Hi there, thanks for opening this issue! sqlcoder is optimized for Postgres, Redshift, and Snowfalke – and unfortunately won't yet generate useful SQL for other variants just yet.

We hope to support more sql variants in the next month or so.

@rishsriv how do we go about training mysql while we wait for you in the next month? and thanks you so much for actually considering other sql variants (mysql)

github-actions[bot] commented 5 months ago

This issue is stale because it has been open for 30 days with no activity.

github-actions[bot] commented 5 months ago

This issue was closed because it has been inactive for 14 days since being marked as stale.

gramcha commented 3 months ago

I was struggling to understand the example prompt. I checked the API query implementation in this repo to get an idea. You need to ask the question in a specific prompt template. Every time part of the template, replace the ddl, and question.

### Data records

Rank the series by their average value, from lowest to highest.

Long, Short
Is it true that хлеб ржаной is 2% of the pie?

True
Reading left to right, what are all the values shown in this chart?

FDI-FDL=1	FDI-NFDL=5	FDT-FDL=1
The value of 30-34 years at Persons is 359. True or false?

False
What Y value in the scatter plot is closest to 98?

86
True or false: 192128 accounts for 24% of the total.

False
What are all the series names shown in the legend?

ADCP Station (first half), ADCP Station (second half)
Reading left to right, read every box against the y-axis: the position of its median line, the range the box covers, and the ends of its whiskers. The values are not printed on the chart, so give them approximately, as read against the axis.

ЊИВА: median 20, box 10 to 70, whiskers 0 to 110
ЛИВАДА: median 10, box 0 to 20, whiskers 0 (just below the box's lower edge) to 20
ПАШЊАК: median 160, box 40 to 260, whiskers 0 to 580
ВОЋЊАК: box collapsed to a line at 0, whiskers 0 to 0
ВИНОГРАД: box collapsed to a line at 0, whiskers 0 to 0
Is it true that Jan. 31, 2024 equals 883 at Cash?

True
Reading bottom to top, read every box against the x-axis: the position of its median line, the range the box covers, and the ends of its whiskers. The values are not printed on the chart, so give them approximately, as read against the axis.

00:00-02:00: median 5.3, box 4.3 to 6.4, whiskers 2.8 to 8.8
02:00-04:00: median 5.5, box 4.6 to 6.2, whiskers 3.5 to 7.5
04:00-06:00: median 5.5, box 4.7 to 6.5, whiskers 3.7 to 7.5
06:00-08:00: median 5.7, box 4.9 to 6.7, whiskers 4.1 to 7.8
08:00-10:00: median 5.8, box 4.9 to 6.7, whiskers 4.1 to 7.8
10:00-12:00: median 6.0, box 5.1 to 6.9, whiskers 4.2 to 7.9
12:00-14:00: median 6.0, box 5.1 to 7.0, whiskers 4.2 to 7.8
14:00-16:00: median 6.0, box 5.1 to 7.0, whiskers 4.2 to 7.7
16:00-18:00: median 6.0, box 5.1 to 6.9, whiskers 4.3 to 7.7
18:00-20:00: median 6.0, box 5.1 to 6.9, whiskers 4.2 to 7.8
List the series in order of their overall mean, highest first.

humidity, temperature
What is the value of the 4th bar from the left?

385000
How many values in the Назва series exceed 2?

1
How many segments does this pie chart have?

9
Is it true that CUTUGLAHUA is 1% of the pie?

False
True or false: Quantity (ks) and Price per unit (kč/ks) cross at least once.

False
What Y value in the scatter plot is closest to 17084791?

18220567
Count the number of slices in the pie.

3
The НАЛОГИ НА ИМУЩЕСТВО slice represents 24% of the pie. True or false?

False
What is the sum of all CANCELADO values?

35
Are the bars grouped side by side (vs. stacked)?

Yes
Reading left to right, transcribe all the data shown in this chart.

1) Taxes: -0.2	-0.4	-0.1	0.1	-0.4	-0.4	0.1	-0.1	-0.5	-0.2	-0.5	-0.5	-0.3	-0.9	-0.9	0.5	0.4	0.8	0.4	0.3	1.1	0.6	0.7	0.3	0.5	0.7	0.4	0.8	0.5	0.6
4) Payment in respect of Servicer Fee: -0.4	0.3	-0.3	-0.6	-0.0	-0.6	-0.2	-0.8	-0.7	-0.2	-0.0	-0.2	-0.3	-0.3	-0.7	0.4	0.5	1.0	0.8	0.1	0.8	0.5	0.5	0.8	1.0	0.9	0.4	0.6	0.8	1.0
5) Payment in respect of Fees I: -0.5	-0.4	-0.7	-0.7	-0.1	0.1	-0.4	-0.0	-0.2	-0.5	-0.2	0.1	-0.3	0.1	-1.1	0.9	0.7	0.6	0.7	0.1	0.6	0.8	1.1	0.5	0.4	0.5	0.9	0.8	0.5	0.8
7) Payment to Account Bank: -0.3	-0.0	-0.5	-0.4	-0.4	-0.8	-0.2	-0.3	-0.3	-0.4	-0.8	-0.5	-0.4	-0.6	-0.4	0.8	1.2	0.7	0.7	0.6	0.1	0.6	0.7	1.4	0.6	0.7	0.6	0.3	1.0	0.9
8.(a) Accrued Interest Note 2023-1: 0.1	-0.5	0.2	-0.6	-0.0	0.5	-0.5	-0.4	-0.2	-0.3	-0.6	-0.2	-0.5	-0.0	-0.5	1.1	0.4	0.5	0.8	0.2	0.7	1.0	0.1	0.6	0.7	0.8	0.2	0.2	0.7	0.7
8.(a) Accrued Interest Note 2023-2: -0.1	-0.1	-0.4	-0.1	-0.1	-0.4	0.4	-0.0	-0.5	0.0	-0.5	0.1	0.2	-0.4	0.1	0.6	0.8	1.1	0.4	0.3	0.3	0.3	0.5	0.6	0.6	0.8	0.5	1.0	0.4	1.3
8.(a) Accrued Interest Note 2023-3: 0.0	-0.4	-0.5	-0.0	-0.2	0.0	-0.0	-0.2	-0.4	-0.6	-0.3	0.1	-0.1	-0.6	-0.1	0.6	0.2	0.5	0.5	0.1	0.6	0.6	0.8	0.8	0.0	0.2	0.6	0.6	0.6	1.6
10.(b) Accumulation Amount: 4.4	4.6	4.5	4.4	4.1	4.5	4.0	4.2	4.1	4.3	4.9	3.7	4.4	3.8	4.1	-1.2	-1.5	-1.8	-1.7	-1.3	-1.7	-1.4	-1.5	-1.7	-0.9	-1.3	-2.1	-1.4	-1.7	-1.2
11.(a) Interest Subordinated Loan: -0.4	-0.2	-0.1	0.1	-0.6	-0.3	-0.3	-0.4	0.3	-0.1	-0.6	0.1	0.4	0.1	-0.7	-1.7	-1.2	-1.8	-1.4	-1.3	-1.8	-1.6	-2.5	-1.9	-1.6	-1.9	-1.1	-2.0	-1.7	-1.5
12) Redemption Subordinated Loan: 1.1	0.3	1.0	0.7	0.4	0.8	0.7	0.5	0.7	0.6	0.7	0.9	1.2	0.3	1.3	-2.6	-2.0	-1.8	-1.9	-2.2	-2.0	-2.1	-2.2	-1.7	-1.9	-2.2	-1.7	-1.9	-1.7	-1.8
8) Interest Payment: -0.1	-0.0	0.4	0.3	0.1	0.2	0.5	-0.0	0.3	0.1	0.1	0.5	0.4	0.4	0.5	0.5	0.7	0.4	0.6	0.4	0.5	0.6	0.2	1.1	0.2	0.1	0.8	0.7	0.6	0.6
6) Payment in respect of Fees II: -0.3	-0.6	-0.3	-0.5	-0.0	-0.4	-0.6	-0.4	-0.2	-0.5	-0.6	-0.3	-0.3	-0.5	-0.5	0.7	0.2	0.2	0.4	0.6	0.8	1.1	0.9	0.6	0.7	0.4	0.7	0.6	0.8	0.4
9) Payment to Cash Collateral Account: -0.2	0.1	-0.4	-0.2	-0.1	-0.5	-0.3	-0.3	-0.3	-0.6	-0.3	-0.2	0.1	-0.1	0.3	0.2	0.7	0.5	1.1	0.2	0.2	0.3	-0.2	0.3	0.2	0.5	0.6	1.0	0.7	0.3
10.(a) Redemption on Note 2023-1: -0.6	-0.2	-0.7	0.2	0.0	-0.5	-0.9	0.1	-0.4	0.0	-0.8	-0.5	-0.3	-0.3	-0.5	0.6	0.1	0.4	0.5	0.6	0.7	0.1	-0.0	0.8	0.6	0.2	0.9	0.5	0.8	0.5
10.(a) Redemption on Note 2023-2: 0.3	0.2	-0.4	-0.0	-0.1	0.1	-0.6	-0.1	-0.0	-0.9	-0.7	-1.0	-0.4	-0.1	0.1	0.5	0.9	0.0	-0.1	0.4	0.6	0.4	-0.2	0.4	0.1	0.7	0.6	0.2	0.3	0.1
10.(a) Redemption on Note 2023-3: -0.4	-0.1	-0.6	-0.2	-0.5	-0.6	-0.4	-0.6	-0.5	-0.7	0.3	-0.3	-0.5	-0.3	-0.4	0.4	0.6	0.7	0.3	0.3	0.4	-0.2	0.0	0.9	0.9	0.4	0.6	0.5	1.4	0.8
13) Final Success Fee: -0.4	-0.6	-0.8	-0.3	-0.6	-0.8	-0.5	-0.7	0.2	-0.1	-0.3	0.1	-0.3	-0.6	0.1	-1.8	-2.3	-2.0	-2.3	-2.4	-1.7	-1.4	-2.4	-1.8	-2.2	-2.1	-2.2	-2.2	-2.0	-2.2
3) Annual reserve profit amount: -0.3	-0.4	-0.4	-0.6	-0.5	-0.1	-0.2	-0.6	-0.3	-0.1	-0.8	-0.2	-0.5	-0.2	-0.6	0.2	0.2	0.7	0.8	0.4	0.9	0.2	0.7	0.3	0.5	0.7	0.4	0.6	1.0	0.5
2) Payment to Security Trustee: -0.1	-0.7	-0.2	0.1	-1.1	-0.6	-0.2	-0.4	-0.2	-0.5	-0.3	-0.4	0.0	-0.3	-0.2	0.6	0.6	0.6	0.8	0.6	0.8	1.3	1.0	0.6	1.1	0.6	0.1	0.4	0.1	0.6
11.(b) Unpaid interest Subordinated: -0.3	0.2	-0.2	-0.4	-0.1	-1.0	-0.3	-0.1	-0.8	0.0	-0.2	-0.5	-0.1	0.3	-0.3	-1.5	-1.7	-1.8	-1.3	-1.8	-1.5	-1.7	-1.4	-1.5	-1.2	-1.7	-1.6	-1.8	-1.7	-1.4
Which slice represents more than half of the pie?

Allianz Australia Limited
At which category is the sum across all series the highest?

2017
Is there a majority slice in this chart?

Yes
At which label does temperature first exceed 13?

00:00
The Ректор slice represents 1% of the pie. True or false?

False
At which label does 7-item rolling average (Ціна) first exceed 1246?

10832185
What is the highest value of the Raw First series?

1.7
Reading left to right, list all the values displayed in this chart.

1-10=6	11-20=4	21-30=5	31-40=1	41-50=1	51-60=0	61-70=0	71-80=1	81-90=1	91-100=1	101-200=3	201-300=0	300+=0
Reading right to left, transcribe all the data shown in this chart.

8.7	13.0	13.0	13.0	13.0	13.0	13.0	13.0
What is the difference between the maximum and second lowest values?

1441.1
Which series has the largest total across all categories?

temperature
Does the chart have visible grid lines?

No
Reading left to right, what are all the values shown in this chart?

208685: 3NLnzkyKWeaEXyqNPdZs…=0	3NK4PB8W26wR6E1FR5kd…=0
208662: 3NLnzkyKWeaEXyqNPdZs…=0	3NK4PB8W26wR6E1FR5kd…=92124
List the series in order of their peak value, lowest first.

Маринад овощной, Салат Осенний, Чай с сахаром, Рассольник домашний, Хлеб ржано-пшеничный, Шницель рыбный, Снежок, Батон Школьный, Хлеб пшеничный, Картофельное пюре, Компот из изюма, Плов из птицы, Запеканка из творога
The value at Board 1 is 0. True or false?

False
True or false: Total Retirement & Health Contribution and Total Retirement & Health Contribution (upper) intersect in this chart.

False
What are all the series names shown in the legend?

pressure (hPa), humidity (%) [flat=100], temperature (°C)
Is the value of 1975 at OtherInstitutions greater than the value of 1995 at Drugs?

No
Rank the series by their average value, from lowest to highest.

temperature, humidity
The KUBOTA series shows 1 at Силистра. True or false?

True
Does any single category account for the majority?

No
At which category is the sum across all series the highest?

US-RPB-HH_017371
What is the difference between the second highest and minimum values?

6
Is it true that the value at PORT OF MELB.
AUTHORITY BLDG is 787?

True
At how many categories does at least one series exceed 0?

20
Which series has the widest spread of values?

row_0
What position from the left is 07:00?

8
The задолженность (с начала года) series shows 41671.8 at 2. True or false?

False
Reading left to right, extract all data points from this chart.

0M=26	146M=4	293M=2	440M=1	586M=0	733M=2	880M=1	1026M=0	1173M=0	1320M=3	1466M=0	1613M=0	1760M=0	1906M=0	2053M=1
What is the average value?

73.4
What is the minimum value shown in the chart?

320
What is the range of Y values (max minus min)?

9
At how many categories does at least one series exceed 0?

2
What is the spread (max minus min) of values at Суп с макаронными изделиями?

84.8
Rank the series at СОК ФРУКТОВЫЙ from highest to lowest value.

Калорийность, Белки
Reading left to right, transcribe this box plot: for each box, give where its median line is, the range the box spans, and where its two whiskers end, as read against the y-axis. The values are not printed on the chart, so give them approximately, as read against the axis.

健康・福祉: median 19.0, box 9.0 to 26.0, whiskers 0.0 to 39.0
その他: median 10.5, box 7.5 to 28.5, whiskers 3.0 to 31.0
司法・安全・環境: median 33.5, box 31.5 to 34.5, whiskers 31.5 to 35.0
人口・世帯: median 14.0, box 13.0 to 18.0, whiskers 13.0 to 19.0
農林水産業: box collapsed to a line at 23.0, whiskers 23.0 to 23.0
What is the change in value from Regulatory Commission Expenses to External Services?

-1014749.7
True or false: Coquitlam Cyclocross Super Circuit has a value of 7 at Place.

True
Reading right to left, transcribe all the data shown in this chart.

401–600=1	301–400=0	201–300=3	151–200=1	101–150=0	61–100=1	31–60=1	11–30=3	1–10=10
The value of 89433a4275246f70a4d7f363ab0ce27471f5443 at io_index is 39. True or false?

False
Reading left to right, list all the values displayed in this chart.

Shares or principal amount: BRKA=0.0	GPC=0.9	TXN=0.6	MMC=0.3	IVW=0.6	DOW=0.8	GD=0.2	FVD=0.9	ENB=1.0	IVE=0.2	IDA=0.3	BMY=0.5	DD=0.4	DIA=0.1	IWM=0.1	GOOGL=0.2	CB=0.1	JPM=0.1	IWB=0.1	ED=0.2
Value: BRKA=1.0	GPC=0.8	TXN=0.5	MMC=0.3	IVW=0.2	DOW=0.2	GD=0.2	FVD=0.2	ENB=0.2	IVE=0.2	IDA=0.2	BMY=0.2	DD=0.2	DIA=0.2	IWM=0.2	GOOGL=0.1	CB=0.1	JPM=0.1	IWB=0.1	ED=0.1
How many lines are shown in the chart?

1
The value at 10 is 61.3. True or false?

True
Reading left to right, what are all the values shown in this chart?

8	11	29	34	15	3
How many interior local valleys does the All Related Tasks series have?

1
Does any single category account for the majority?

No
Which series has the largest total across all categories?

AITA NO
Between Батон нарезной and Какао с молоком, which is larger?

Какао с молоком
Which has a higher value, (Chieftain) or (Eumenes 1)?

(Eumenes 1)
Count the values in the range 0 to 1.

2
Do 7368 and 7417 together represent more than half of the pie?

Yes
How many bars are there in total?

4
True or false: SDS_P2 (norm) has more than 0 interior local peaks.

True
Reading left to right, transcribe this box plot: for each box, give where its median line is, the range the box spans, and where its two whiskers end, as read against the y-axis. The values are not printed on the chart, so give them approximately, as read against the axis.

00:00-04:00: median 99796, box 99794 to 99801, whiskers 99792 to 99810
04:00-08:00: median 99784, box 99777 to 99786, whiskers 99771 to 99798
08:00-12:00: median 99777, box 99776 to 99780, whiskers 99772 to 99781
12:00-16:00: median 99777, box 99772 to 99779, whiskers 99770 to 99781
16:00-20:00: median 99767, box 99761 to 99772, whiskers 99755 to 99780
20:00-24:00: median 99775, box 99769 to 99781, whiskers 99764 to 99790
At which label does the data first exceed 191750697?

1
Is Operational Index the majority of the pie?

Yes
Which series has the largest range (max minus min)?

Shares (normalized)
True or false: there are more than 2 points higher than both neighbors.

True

### What to do
- 1) Answer these questions using the sqlcoder thread.
(a) Within what time frame does the team hope to support more SQL variants?
(b) After how many days with no activity was the issue marked stale?
(c) How many days after being marked stale was the issue closed?
- 2) Copy the sqlcoder thread word for word, starting at "This issue is" and ending at "ddl, and question.".
- 3) Continue the sqlcoder thread from the point where it stops.
The material has no connection to the sqlcoder thread.

### Answers given
- 1)
(a) In the next month or so
(b) 30 days
(c) 14 days

- 2)
This issue is stale because it has been open for 30 days with no activity.

github-actions[bot] commented 5 months ago

This issue was closed because it has been inactive for 14 days since being marked as stale.

gramcha commented 3 months ago

I was struggling to understand the example prompt. I checked the API query implementation in this repo to get an idea. You need to ask the question in a specific prompt template. Every time part of the template, replace the ddl, and question.

- 3)
### Task
Generate a SQL query to answer [QUESTION]{question}[/QUESTION]

### Instructions
- If you cannot answer the question with the available database schema, return 'I do not know'

### Database Schema
The query will run on a database with the following schema:
{ddl}

### Answer
Given the database schema, here is the SQL query that answers [QUESTION]{question}[/QUESTION]
[SQL]

replace {question} with your question and replace (ddl} with table schema

for example:

### Task
Generate a SQL query to answer [QUESTION]show orders that are having sales order number s1 and purchase order number p2 and if order is delayed.[/QUESTION]

### Instructions
- If you cannot answer the question with the available database schema, return 'I do not know'

### Database Schema
The query will run on a database with the following schema:
  CREATE TABLE public.orders (
  id bigserial NOT NULL,
  client_id int8 NOT NULL,
  shipment_type varchar(255) NOT NULL,
  sales_order_number varchar(64) NULL,
  purchase_order_number varchar(64) NULL,
  incoterm varchar(255) NOT NULL,
  order_number varchar(255) NOT NULL,
  status varchar(255) NOT NULL,
  order_date varchar(255) NULL,
  created_by int8 NOT NULL,
  edd varchar(255) NOT NULL,
  created_at timestamptz NOT NULL,
  updated_at timestamptz NOT NULL,
  "type" varchar(255) NULL,
  priority varchar(255) NULL,
  delayed bool NULL,
  route_available bool NULL,
  contract_available bool NULL,
  confirmed_edd varchar(255) NULL,
  confirmed_ship_date varchar(255) NULL,
  CONSTRAINT orders_pkey PRIMARY KEY (id)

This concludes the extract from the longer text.